Anthropic researcher Nicholas Carlini has shifted from publicly demonstrating how advanced AI models can exploit software vulnerabilities to advocating for the release of Anthropic's newest system, Mythos, through a restricted preview program. Carlini previously published research showing how the model could identify and chain exploits in tools including Ghost and Linux—work that intensified concerns about offensive cybersecurity applications. He is now part of the internal team arguing the model can be safely shared with vetted users despite those demonstrated capabilities.

The Trump administration has raised concerns about whether Anthropic's frontier AI systems pose cybersecurity risks, a worry shared among roughly 700 cybersecurity experts who discussed the issue in March.
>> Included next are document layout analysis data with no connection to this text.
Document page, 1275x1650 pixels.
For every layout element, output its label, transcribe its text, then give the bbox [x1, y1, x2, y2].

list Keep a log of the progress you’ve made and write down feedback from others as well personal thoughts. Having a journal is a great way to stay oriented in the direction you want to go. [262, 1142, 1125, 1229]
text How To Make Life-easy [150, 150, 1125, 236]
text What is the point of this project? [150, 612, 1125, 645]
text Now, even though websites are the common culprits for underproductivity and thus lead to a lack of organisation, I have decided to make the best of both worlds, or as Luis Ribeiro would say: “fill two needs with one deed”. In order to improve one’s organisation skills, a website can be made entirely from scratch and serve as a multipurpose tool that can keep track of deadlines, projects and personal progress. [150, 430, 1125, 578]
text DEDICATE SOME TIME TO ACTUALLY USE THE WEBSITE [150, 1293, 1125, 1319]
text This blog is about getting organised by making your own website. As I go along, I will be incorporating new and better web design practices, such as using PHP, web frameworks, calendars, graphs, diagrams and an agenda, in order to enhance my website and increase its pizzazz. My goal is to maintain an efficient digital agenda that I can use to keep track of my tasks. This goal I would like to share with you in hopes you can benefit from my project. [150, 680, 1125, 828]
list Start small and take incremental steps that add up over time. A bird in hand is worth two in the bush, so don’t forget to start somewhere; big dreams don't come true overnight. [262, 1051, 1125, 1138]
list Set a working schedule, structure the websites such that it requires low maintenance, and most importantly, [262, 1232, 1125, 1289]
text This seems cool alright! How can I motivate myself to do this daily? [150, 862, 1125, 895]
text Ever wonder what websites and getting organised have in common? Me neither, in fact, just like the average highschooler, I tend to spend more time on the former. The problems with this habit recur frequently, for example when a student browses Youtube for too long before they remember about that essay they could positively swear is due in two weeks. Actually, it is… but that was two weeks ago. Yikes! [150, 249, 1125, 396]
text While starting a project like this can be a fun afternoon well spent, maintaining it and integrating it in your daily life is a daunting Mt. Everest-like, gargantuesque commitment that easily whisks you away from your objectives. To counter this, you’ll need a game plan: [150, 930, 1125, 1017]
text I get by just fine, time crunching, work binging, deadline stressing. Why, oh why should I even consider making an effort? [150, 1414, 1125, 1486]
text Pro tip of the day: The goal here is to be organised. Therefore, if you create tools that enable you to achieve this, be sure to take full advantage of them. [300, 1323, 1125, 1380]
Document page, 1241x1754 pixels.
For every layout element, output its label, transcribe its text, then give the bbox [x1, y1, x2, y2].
The specific terms of Anthropic's access controls for Mythos and the scope of the restricted preview remain unclear.

For practitioners, this reflects an unresolved tension in AI governance: whether models capable of advanced vulnerability discovery should be withheld entirely, tightly restricted to trusted researchers, or released under controlled conditions. As U.S. officials scrutinize the cybersecurity implications of frontier AI systems, Anthropic's approach to Mythos will likely become a test case for how companies balance capability demonstration, safety assurance, and regulatory pressure. Attorneys advising AI companies or monitoring federal AI policy should track both the access framework Anthropic ultimately adopts and any formal guidance the administration issues on cybersecurity-adjacent AI capabilities.